# [AIM]
Quote the lines word for word, starting at the one containing "Q: Are there either any umbrellas" and ending at the one containing "A: No, there are no umbrellas.", with both of those lines included.

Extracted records
------
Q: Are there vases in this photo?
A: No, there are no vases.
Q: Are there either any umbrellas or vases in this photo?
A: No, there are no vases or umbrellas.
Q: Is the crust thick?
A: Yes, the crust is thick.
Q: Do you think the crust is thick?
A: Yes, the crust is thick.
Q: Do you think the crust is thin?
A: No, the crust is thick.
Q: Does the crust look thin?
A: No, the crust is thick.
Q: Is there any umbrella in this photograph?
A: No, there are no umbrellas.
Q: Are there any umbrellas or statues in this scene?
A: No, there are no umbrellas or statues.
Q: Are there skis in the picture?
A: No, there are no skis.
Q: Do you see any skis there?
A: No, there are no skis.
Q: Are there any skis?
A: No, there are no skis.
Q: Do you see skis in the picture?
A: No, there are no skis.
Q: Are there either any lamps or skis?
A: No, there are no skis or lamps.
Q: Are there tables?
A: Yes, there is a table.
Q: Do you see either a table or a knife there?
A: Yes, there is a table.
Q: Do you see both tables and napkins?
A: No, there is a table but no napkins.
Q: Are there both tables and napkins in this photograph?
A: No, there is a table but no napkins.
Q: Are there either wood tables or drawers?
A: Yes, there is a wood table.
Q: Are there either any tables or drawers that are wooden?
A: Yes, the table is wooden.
------
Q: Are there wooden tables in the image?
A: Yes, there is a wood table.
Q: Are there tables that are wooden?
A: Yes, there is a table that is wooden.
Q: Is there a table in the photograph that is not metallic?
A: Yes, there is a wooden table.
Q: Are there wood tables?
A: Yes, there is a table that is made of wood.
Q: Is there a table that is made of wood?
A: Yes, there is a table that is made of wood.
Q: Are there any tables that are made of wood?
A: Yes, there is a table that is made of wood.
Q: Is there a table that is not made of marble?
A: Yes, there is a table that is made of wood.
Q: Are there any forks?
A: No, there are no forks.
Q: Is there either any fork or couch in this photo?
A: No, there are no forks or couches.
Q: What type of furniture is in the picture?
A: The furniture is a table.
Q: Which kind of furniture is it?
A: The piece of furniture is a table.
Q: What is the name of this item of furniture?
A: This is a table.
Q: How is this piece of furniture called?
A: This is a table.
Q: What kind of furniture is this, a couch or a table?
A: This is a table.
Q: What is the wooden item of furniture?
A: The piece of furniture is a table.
------
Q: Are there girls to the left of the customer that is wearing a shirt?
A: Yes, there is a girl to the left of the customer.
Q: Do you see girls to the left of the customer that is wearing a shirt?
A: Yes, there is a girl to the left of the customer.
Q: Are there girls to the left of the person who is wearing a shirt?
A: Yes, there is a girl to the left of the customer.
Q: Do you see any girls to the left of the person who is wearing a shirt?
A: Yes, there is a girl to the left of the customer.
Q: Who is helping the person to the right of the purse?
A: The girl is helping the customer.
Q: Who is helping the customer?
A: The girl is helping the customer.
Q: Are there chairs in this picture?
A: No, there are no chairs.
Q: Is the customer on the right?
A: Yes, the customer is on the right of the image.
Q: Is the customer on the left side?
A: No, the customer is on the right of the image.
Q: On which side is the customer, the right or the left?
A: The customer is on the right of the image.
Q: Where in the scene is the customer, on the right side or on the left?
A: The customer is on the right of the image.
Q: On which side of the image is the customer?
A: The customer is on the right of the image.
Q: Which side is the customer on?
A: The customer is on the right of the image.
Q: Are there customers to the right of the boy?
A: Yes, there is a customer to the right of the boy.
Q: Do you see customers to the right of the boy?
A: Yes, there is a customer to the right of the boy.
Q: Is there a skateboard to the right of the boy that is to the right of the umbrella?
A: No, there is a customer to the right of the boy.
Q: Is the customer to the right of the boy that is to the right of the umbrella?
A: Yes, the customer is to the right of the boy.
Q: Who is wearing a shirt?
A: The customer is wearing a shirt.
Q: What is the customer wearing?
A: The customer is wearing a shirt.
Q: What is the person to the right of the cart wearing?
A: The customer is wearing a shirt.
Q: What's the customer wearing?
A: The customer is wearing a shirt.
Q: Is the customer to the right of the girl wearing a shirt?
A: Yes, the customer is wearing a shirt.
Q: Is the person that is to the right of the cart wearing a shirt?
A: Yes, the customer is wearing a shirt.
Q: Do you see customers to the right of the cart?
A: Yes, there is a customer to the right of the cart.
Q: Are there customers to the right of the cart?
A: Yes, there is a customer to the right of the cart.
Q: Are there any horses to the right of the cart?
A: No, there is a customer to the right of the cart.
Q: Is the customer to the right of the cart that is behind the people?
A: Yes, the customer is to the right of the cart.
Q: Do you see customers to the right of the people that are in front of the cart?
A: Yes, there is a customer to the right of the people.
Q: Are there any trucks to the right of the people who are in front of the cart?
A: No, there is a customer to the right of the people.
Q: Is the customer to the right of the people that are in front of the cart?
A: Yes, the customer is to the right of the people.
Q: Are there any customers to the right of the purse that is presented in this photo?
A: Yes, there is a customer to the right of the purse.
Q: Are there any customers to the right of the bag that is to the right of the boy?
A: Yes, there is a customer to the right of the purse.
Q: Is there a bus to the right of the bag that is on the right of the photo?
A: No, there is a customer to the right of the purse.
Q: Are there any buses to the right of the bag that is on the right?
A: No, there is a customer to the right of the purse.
------
# [COMPLETE RESPONSE]
Q: Are there either any umbrellas or vases in this photo?
A: No, there are no vases or umbrellas.
Q: Is the crust thick?
A: Yes, the crust is thick.
Q: Do you think the crust is thick?
A: Yes, the crust is thick.
Q: Do you think the crust is thin?
A: No, the crust is thick.
Q: Does the crust look thin?
A: No, the crust is thick.
Q: Is there any umbrella in this photograph?
A: No, there are no umbrellas.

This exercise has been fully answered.